Gifford and Sheil both create social media content meant to induce their followers to buy items – tumblers, coffee tables, pyjama sets — from their Amazon “storefronts”. This is how both women make their living, they said, and it is what Gifford is claiming in her lawsuit that Sheil infringed on by copying her posts and aesthetic.
“There were multiple people, some followers, some close friends of mine, that her content had popped up on their ‘For You’ page and they thought it was mine, genuinely,” Gifford said during a video interview from Minnesota.
“They obviously looked at the name on the account and were confused,” Gifford said of her followers, whom she said alerted her to the similarities. “It was very emotional to see that.”
This confusion by her followers is a focus of Gifford’s suit. She also said that she had noticed a dip in the sales of items she posted about when Sheil made a post similar to hers, citing information from Amazon. In the lawsuit, Gifford identified a list of items that she claims Sheil copied from her posts and sold on her Amazon storefront – items, she said, that she spends considerable amounts of time curating.

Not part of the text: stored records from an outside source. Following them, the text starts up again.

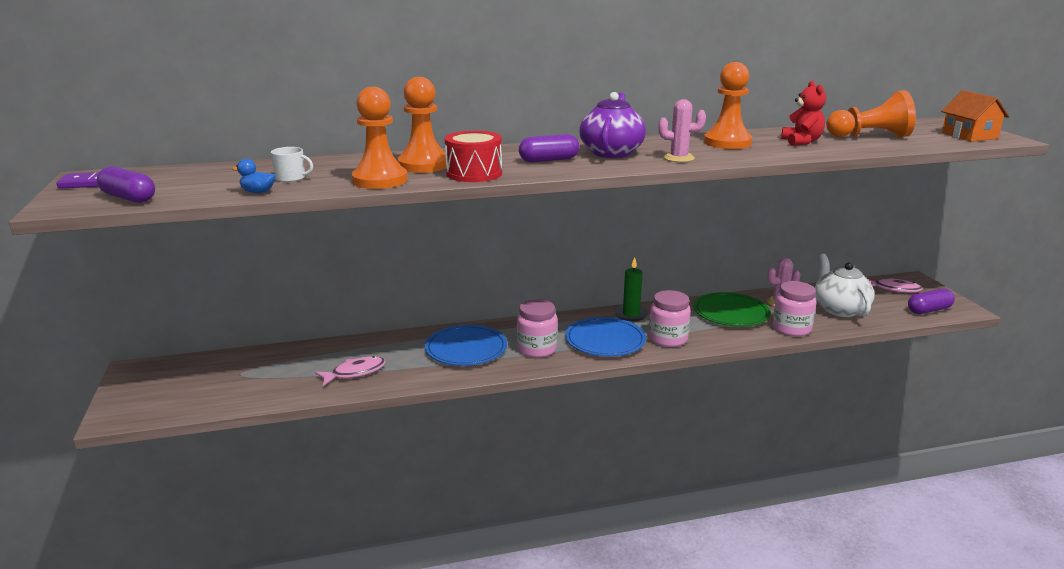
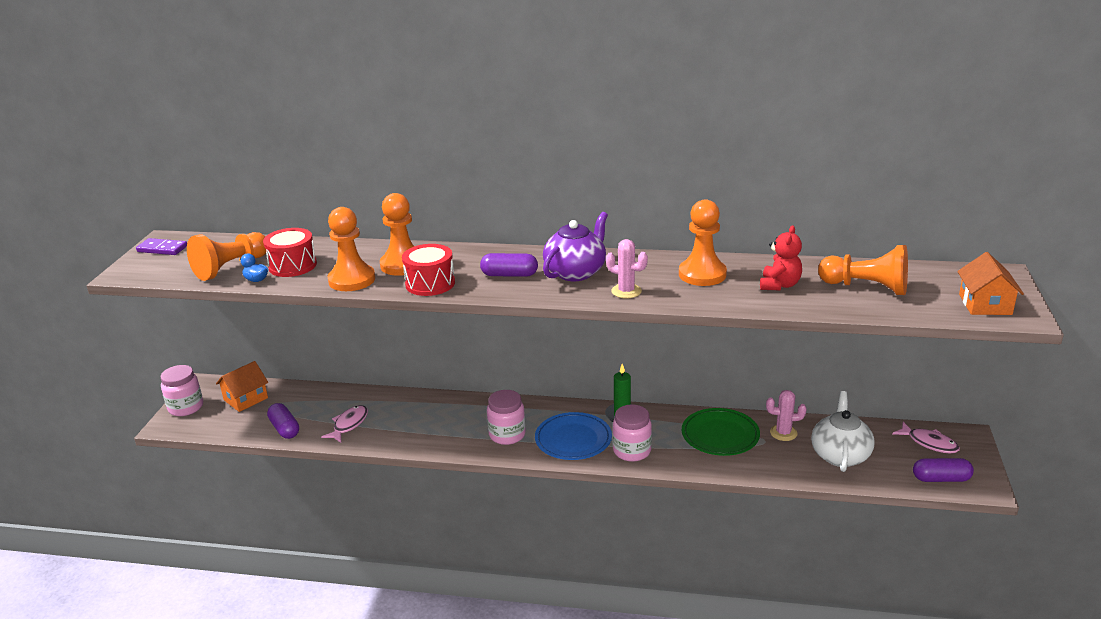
camera: 25 degrees right, 5 degrees up
purple capsule [97,166,155,203] -> purple capsule moved to [267,403,299,439]
white mug [271,147,313,182] -> red drum [263,228,317,277]
pink fish [315,356,386,386] -> pink fish turned 60 degrees counterclockwise [321,405,368,443]
blue plate [425,325,507,366] -> none
pink jar [773,281,816,336] -> pink jar moved to [161,365,203,416]
none -> orange pawn [187,232,266,281]
none -> orange house [216,361,268,412]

Over the summer, lawyers for Sheil filed a motion to dismiss most of the charges presented in the complaint. Decrying Gifford’s “‘throw everything at the wall and see what sticks’ approach,” Sheil’s lawyers suggested that “the overarching theme of Gifford’s gripe is that she believes Sheil’s posts and overall aesthetics are ‘too similar’ to Gifford’s”.
But that, they maintain, is an unenforceable claim under the Digital Millennium Copyright Act, which comes into effect only when an identical work is altered or reproduced without the appropriate copyright information.
“Because the complaint only alleges the creation of similar images – not the reproduction of identical ones,” Sheil’s lawyers contended, “Gifford’s DMCA claim fails as a matter of law.”
Last month, a magistrate judge recommended that Sheil’s motion to dismiss be granted in part and denied in part. Her lawyers said last month that they were weighing how they want to proceed.
The murky matter of copyright
In January, Gifford applied and paid for copyrights of several of her social media posts that she claims Sheil copied. Although the copyright registrations give her grounds to claim infringement, they do not ensure ownership of style, media or even likeness. Rather, they are simply a ticket to court, according to Rose Leda Ehler, a litigator at the Los Angeles law firm Munger, Tolles & Olson.
“Do I think it’s going to make it all the way to trial or become a really big case in the world of copyrights and trademark law? No,” Ehler said in a phone interview. “I suspect that there will be discussions outside of the courtroom and the parties will probably figure out or resolve the matter short of it going all the way to trial.”
Similar cases that have been litigated in court have had surprising outcomes. In 2018, photographer Jacobus Rentmeester sued Nike, claiming that the athletic apparel giant copied his photo of Michael Jordan to create the company’s Jumpman logo, which it used in its Air Jordan campaign.
The claim was dismissed by the US Court of Appeals for the 9th Circuit after Nike pointed out that it did not use Rentmeester’s photo but instead hired another photographer to take a similar image. Copyrights do not protect ideas or the sweat of the brow, only expression, according to Ehler.
A case a decade earlier had a different outcome. In 2005, photographer Jonathan Mannion sued an advertising agency for using a modified version of a photo he had taken in 1999 of basketball star Kevin Garnett in a Coors Light ad. Mannion won his lawsuit after the court observed that the ad agency had re-created the photo of Garnett through imitation of angle, pose, composition and lighting.
Since 1884, when the first case of copyright infringement over a photograph was heard by the Supreme Court – over a portrait of Oscar Wilde – judges have been trying to find the best way to test a work for such an infraction.
“It’s not mathematically precise in any way,” Fromer said.
Since Gifford’s lawsuit, Sheil has continued to share her life with her followers. She recently posted about buying a new home, which is furnished with a white boucle couch.